Sections of pipe sit at a staging yard near Fort Stockton, TX. (Travis Bubenik/KRTS)
Correction (March 23, 2016): a previous version of this story – and its headline – stated that federal regulators would decide on the border permit (“presidential permit”) the Trans-Pecos Pipeline needs to cross underneath the Rio Grande by April 3, 2016. In fact, there is no set timeline for when commissioners with the Federal Energy Regulatory Commission (FERC) will make a decision on that permit.
Rather, April 3 is the deadline for when, according to the FERC, “agencies issuing federal authorizations” are required to “reach a final decision on a request for authorization” for the project. A FERC spokesperson said that statement does not mean that commissioners will make a final decision on the permit by that date, and a decision could come at any time.
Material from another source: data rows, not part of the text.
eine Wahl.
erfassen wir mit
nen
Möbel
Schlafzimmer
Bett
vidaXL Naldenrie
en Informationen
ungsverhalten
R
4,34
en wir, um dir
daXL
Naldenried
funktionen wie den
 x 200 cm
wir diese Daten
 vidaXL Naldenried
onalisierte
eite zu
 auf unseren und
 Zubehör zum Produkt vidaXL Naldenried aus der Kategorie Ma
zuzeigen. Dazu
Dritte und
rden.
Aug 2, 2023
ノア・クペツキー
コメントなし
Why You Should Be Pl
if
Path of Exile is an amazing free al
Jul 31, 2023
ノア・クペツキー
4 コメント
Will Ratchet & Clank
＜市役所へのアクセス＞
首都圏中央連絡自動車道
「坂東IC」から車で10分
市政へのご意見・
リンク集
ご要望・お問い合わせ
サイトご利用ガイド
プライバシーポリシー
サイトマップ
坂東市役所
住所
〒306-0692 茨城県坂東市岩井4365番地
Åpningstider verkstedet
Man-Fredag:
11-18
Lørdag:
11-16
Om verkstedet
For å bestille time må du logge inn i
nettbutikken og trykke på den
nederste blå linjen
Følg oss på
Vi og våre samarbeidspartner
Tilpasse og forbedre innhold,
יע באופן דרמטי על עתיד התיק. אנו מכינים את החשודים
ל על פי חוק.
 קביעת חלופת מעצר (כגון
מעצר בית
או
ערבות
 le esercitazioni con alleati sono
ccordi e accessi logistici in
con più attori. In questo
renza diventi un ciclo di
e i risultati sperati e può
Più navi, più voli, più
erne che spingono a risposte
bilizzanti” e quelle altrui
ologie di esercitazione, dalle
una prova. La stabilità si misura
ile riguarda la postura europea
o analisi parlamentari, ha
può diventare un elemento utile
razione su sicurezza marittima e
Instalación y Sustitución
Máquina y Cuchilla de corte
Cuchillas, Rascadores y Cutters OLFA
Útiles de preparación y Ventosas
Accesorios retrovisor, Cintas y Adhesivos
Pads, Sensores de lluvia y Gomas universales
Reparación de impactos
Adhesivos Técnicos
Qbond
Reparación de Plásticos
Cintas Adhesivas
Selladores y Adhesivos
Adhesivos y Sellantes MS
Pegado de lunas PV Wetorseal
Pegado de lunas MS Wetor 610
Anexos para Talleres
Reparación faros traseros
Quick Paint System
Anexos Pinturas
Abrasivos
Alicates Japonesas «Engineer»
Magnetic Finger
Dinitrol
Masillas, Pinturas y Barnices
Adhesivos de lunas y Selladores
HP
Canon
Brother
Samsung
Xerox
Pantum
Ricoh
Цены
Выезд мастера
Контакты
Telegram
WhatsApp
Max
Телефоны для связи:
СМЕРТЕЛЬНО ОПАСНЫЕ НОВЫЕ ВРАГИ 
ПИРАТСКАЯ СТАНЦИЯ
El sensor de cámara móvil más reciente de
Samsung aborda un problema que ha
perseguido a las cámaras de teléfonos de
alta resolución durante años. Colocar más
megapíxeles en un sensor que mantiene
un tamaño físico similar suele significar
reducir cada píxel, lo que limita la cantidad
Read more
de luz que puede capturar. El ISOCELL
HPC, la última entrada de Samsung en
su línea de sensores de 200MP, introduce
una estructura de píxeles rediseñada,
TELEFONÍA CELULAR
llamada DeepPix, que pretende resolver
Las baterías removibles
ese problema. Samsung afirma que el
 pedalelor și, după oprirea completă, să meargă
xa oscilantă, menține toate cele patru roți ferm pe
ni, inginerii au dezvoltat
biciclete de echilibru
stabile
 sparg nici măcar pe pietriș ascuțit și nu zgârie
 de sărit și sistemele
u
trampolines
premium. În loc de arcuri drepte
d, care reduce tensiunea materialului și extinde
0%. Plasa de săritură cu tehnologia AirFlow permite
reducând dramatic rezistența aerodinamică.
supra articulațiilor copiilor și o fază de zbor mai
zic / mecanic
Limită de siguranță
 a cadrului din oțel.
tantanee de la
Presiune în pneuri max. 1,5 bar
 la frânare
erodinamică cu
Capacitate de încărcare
Federal regulators say they plan to release a completed environmental review of the Trans-Pecos Pipeline’s border crossing section on January 4th, 2016.
The Federal Energy Regulatory Commission (FERC) has been reviewing the section of the planned pipeline near the border in Presidio County that would fall under federal jurisdiction.
On Thursday, the commission announced a timeline for wrapping up that review. FERC says after it releases the completed review in January, the commission will decide on whether or not to issue a border permit that the pipeline needs to bring natural gas to its final destination in Mexico.
The commission says it will send out an advisory if the permitting process is delayed. Energy Transfer, the Dallas-based company behind the plan, previously said it expected a ruling on its border permit application by the end of this year.
In announcing the timeline, FERC said it received a total of 625 public comments about the review, including some from Republican 23rd District Congressman Will Hurd and Democratic State Senator José Rodríguez. Marfa Public Radio hasn’t reviewed every comment individually, but many of the commenters oppose the pipeline, though some support it.
Officials in El Paso, Brewster and Presidio Counties also commented on the review, previously asking the commission to take over regulation of the entire pipeline, not just the border crossing section. (As it stands, most of the pipeline’s 143-mile proposed route would be regulated by the state.)
Local pipeline opponents, led by the Big Bend Conservation Alliance, have made that same request, one that appears to be unprecedented.
“While it is not unusual for parties to raise questions regarding the scope of the Commission’s jurisdiction in certain types of proceedings, I’m not aware of previous FERC cases that raise issues that are on point with those raised by Brewster and Presidio Counties,” FERC spokesperson Tamara Young-Allen said in July.
In its announcement Thursday, FERC said the “primary issues” raised in the hundreds of public comments related to the entirety of the pipeline plan, and that push for the commission to intervene. The commission has said it won’t decide on that issue until it decides on the border permit.
Congressman Hurd hasn’t said explicitly whether he’s for or against the Trans-Pecos Pipeline, though he has expressed some concerns about the pipeline company’s communications with the public in the past.
State Senator Rodriguez, meanwhile, has said he supports the pipeline, hoping it will open up new natural gas supplies for the border city of Presidio.